やること —
すべての記録の各行を、空行を除いて番号付きリストで表してください。

元の情報 —
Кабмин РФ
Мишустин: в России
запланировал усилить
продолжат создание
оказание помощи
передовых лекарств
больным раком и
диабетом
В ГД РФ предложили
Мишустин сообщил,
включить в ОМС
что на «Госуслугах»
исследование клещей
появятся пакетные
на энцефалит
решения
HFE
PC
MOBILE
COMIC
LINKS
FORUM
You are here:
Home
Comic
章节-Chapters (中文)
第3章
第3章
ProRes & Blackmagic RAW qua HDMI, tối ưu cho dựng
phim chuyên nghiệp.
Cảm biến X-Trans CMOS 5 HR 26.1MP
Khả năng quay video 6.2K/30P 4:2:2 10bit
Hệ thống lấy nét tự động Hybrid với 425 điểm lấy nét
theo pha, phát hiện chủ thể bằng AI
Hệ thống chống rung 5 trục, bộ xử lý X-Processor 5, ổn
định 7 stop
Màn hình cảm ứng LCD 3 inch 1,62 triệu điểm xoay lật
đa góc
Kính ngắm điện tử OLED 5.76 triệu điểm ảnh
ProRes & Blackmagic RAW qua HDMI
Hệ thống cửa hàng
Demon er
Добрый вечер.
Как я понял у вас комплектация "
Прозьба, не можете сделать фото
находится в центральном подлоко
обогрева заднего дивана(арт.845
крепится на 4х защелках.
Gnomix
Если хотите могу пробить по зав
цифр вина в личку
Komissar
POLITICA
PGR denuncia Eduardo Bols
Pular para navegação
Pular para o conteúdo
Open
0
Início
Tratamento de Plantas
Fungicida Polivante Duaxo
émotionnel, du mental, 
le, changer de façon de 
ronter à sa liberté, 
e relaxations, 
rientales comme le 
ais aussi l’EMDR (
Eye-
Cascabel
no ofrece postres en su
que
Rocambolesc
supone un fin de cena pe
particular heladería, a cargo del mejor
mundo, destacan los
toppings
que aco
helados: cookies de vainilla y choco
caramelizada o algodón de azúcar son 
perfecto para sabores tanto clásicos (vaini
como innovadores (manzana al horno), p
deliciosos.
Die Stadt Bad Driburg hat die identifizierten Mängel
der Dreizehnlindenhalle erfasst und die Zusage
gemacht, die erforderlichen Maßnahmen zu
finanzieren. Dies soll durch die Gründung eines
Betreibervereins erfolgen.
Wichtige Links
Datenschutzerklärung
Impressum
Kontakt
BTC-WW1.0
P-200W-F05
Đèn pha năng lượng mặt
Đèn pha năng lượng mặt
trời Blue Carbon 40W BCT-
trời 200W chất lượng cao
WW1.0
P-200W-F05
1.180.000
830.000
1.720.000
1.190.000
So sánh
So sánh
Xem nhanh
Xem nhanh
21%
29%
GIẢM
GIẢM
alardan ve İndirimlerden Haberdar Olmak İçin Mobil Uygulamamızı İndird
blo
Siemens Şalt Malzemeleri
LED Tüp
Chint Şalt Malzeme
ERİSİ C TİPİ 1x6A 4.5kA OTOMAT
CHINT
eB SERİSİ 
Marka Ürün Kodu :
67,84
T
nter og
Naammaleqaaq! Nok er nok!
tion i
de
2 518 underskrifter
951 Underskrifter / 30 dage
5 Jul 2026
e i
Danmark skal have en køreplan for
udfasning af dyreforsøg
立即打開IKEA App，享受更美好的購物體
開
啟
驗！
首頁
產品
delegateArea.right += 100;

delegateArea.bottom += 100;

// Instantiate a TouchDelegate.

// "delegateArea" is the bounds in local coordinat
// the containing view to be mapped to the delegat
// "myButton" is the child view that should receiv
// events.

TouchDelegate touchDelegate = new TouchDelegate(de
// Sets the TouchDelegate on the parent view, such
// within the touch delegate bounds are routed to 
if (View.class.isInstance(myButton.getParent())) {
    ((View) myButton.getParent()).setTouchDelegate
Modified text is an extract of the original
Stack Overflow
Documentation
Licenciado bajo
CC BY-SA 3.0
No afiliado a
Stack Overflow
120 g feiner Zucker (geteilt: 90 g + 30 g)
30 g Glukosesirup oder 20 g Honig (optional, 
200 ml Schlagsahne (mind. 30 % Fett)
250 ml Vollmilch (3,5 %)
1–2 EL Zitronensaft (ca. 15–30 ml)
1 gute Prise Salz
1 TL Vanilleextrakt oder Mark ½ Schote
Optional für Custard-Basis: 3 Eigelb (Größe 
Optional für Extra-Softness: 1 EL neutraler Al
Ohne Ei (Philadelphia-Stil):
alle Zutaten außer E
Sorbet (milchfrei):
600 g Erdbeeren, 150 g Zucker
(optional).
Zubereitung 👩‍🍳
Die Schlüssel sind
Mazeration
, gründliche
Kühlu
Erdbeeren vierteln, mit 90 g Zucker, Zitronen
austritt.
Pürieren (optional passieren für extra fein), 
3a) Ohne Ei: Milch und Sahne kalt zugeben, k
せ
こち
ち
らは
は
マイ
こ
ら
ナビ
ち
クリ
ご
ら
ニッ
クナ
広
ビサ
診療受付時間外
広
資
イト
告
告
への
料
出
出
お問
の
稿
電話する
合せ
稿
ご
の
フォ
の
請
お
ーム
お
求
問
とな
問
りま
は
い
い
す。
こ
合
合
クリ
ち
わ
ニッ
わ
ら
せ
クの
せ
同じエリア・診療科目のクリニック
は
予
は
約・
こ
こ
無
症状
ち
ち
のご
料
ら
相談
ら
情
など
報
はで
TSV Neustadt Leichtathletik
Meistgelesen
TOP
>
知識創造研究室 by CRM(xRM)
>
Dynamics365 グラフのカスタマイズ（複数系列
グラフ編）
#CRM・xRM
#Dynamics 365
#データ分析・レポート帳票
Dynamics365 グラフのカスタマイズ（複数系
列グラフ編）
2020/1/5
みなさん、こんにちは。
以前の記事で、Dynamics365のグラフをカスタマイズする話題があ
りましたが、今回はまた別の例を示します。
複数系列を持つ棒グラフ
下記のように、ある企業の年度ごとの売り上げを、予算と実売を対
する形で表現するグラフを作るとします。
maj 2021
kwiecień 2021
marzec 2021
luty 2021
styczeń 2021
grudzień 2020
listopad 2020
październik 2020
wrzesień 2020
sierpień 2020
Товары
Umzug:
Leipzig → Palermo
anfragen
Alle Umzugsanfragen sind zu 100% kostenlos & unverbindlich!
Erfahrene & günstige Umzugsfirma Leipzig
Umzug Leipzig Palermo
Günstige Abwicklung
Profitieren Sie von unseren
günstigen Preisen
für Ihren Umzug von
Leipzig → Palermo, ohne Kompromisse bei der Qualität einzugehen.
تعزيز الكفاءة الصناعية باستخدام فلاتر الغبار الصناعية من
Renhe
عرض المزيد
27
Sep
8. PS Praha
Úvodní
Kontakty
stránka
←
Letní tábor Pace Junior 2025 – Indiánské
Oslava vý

答え —
1. Кабмин РФ
2. Мишустин: в России
3. запланировал усилить
4. продолжат создание
5. оказание помощи
6. передовых лекарств
7. больным раком и
8. диабетом
9. В ГД РФ предложили
10. Мишустин сообщил,
11. включить в ОМС
12. что на «Госуслугах»
13. исследование клещей
14. появятся пакетные
15. на энцефалит
16. решения
17. HFE
18. PC
19. MOBILE
20. COMIC
21. LINKS
22. FORUM
23. You are here:
24. Home
25. Comic
26. 章节-Chapters (中文)
27. 第3章
28. 第3章
29. ProRes & Blackmagic RAW qua HDMI, tối ưu cho dựng
30. phim chuyên nghiệp.
31. Cảm biến X-Trans CMOS 5 HR 26.1MP
32. Khả năng quay video 6.2K/30P 4:2:2 10bit
33. Hệ thống lấy nét tự động Hybrid với 425 điểm lấy nét
34. theo pha, phát hiện chủ thể bằng AI
35. Hệ thống chống rung 5 trục, bộ xử lý X-Processor 5, ổn
36. định 7 stop
37. Màn hình cảm ứng LCD 3 inch 1,62 triệu điểm xoay lật
38. đa góc
39. Kính ngắm điện tử OLED 5.76 triệu điểm ảnh
40. ProRes & Blackmagic RAW qua HDMI
41. Hệ thống cửa hàng
42. Demon er
43. Добрый вечер.
44. Как я понял у вас комплектация "
45. Прозьба, не можете сделать фото
46. находится в центральном подлоко
47. обогрева заднего дивана(арт.845
48. крепится на 4х защелках.
49. Gnomix
50. Если хотите могу пробить по зав
51. цифр вина в личку
52. Komissar
53. POLITICA
54. PGR denuncia Eduardo Bols
55. Pular para navegação
56. Pular para o conteúdo
57. Open
58. 0
59. Início
60. Tratamento de Plantas
61. Fungicida Polivante Duaxo
62. émotionnel, du mental, 
63. le, changer de façon de 
64. ronter à sa liberté, 
65. e relaxations, 
66. rientales comme le 
67. ais aussi l’EMDR (
68. Eye-
69. Cascabel
70. no ofrece postres en su
71. que
72. Rocambolesc
73. supone un fin de cena pe
74. particular heladería, a cargo del mejor
75. mundo, destacan los
76. toppings
77. que aco
78. helados: cookies de vainilla y choco
79. caramelizada o algodón de azúcar son 
80. perfecto para sabores tanto clásicos (vaini
81. como innovadores (manzana al horno), p
82. deliciosos.
83. Die Stadt Bad Driburg hat die identifizierten Mängel
84. der Dreizehnlindenhalle erfasst und die Zusage
85. gemacht, die erforderlichen Maßnahmen zu
86. finanzieren. Dies soll durch die Gründung eines
87. Betreibervereins erfolgen.
88. Wichtige Links
89. Datenschutzerklärung
90. Impressum
91. Kontakt
92. BTC-WW1.0
93. P-200W-F05
94. Đèn pha năng lượng mặt
95. Đèn pha năng lượng mặt
96. trời Blue Carbon 40W BCT-
97. trời 200W chất lượng cao
98. WW1.0
99. P-200W-F05
100. 1.180.000
101. 830.000
102. 1.720.000
103. 1.190.000
104. So sánh
105. So sánh
106. Xem nhanh
107. Xem nhanh
108. 21%
109. 29%
110. GIẢM
111. GIẢM
112. alardan ve İndirimlerden Haberdar Olmak İçin Mobil Uygulamamızı İndird
113. blo
114. Siemens Şalt Malzemeleri
115. LED Tüp
116. Chint Şalt Malzeme
117. ERİSİ C TİPİ 1x6A 4.5kA OTOMAT
118. CHINT
119. eB SERİSİ 
120. Marka Ürün Kodu :
121. 67,84
122. T
123. nter og
124. Naammaleqaaq! Nok er nok!
125. tion i
126. de
127. 2 518 underskrifter
128. 951 Underskrifter / 30 dage
129. 5 Jul 2026
130. e i
131. Danmark skal have en køreplan for
132. udfasning af dyreforsøg
133. 立即打開IKEA App，享受更美好的購物體
134. 開
135. 啟
136. 驗！
137. 首頁
138. 產品
139. delegateArea.right += 100;
140. delegateArea.bottom += 100;
141. // Instantiate a TouchDelegate.
142. // "delegateArea" is the bounds in local coordinat
143. // the containing view to be mapped to the delegat
144. // "myButton" is the child view that should receiv
145. // events.
146. TouchDelegate touchDelegate = new TouchDelegate(de
147. // Sets the TouchDelegate on the parent view, such
148. // within the touch delegate bounds are routed to 
149. if (View.class.isInstance(myButton.getParent())) {
150.     ((View) myButton.getParent()).setTouchDelegate
151. Modified text is an extract of the original
152. Stack Overflow
153. Documentation
154. Licenciado bajo
155. CC BY-SA 3.0
156. No afiliado a
157. Stack Overflow
158. 120 g feiner Zucker (geteilt: 90 g + 30 g)
159. 30 g Glukosesirup oder 20 g Honig (optional, 
160. 200 ml Schlagsahne (mind. 30 % Fett)
161. 250 ml Vollmilch (3,5 %)
162. 1–2 EL Zitronensaft (ca. 15–30 ml)
163. 1 gute Prise Salz
164. 1 TL Vanilleextrakt oder Mark ½ Schote
165. Optional für Custard-Basis: 3 Eigelb (Größe 
166. Optional für Extra-Softness: 1 EL neutraler Al
167. Ohne Ei (Philadelphia-Stil):
168. alle Zutaten außer E
169. Sorbet (milchfrei):
170. 600 g Erdbeeren, 150 g Zucker
171. (optional).
172. Zubereitung 👩‍🍳
173. Die Schlüssel sind
174. Mazeration
175. , gründliche
176. Kühlu
177. Erdbeeren vierteln, mit 90 g Zucker, Zitronen
178. austritt.
179. Pürieren (optional passieren für extra fein), 
180. 3a) Ohne Ei: Milch und Sahne kalt zugeben, k
181. せ
182. こち
183. ち
184. らは
185. は
186. マイ
187. こ
188. ら
189. ナビ
190. ち
191. クリ
192. ご
193. ら
194. ニッ
195. クナ
196. 広
197. ビサ
198. 診療受付時間外
199. 広
200. 資
201. イト
202. 告
203. 告
204. への
205. 料
206. 出
207. 出
208. お問
209. の
210. 稿
211. 電話する
212. 合せ
213. 稿
214. ご
215. の
216. フォ
217. の
218. 請
219. お
220. ーム
221. お
222. 求
223. 問
224. とな
225. 問
226. りま
227. は
228. い
229. い
230. す。
231. こ
232. 合
233. 合
234. クリ
235. ち
236. わ
237. ニッ
238. わ
239. ら
240. せ
241. クの
242. せ
243. 同じエリア・診療科目のクリニック
244. は
245. 予
246. は
247. 約・
248. こ
249. こ
250. 無
251. 症状
252. ち
253. ち
254. のご
255. 料
256. ら
257. 相談
258. ら
259. 情
260. など
261. 報
262. はで
263. TSV Neustadt Leichtathletik
264. Meistgelesen
265. TOP
266. >
267. 知識創造研究室 by CRM(xRM)
268. >
269. Dynamics365 グラフのカスタマイズ（複数系列
270. グラフ編）
271. #CRM・xRM
272. #Dynamics 365
273. #データ分析・レポート帳票
274. Dynamics365 グラフのカスタマイズ（複数系
275. 列グラフ編）
276. 2020/1/5
277. みなさん、こんにちは。
278. 以前の記事で、Dynamics365のグラフをカスタマイズする話題があ
279. りましたが、今回はまた別の例を示します。
280. 複数系列を持つ棒グラフ
281. 下記のように、ある企業の年度ごとの売り上げを、予算と実売を対
282. する形で表現するグラフを作るとします。
283. maj 2021
284. kwiecień 2021
285. marzec 2021
286. luty 2021
287. styczeń 2021
288. grudzień 2020
289. listopad 2020
290. październik 2020
291. wrzesień 2020
292. sierpień 2020
293. Товары
294. Umzug:
295. Leipzig → Palermo
296. anfragen
297. Alle Umzugsanfragen sind zu 100% kostenlos & unverbindlich!
298. Erfahrene & günstige Umzugsfirma Leipzig
299. Umzug Leipzig Palermo
300. Günstige Abwicklung
301. Profitieren Sie von unseren
302. günstigen Preisen
303. für Ihren Umzug von
304. Leipzig → Palermo, ohne Kompromisse bei der Qualität einzugehen.
305. تعزيز الكفاءة الصناعية باستخدام فلاتر الغبار الصناعية من
306. Renhe
307. عرض المزيد
308. 27
309. Sep
310. 8. PS Praha
311. Úvodní
312. Kontakty
313. stránka
314. ←
315. Letní tábor Pace Junior 2025 – Indiánské
316. Oslava vý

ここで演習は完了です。